◆ **Exercise details**:
Copy every line of the records exactly, without including the images.

-- Dataset records follows --

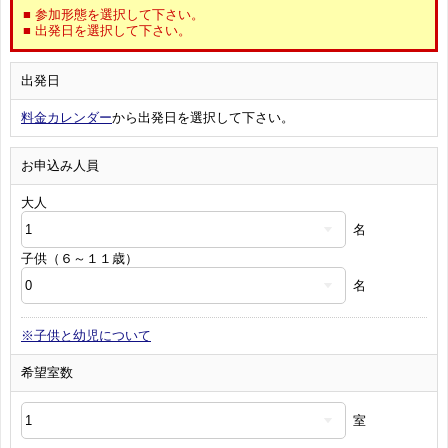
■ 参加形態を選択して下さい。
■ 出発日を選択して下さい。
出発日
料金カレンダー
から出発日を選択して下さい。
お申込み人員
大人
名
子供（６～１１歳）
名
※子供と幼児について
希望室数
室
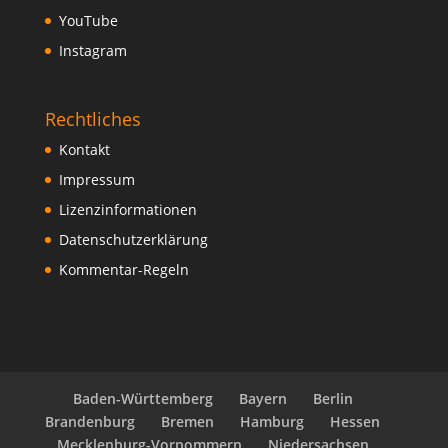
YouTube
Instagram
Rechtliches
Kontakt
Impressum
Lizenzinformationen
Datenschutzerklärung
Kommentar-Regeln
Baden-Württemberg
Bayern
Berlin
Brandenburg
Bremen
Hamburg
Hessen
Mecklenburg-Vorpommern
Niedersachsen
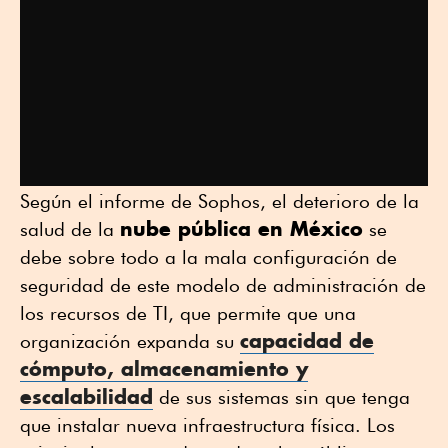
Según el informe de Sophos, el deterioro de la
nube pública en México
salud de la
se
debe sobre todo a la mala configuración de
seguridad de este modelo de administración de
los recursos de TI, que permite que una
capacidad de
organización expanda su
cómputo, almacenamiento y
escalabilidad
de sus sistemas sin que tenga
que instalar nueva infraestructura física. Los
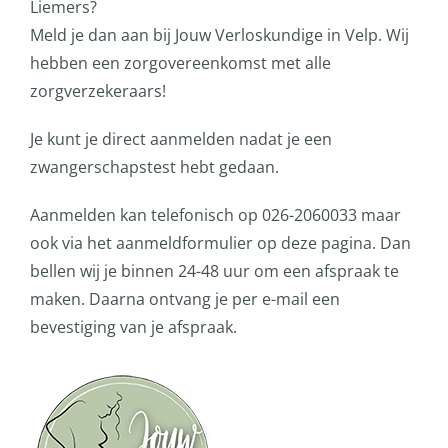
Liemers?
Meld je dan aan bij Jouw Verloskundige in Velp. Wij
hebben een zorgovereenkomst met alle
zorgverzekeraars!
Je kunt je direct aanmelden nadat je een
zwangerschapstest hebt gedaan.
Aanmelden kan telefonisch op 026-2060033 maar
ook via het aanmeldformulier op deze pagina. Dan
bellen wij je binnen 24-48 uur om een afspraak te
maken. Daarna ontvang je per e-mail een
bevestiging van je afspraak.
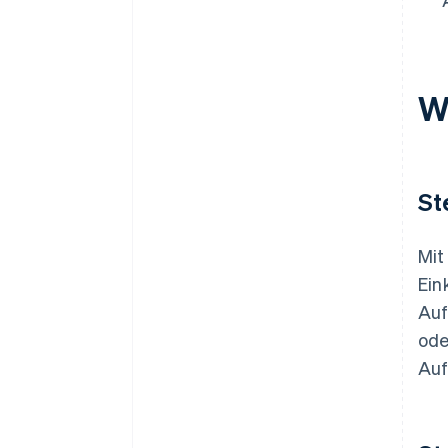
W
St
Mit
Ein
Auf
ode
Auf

-- Dataset records concluded --

◆ **Answer area**:
■ 参加形態を選択して下さい。
■ 出発日を選択して下さい。
出発日
料金カレンダー
から出発日を選択して下さい。
お申込み人員
大人
名
子供（６～１１歳）
名
※子供と幼児について
希望室数
室
YouTube
Instagram
Rechtliches
Kontakt
Impressum
Lizenzinformationen
Datenschutzerklärung
Kommentar-Regeln
Baden-Württemberg
Bayern
Berlin
Brandenburg
Bremen
Hamburg
Hessen
Mecklenburg-Vorpommern
Niedersachsen
Según el informe de Sophos, el deterioro de la
nube pública en México
salud de la
se
debe sobre todo a la mala configuración de
seguridad de este modelo de administración de
los recursos de TI, que permite que una
capacidad de
organización expanda su
cómputo, almacenamiento y
escalabilidad
de sus sistemas sin que tenga
que instalar nueva infraestructura física. Los
Liemers?
Meld je dan aan bij Jouw Verloskundige in Velp. Wij
hebben een zorgovereenkomst met alle
zorgverzekeraars!
Je kunt je direct aanmelden nadat je een
zwangerschapstest hebt gedaan.
Aanmelden kan telefonisch op 026-2060033 maar
ook via het aanmeldformulier op deze pagina. Dan
bellen wij je binnen 24-48 uur om een afspraak te
maken. Daarna ontvang je per e-mail een
bevestiging van je afspraak.
W
St
Mit
Ein
Auf
ode
Auf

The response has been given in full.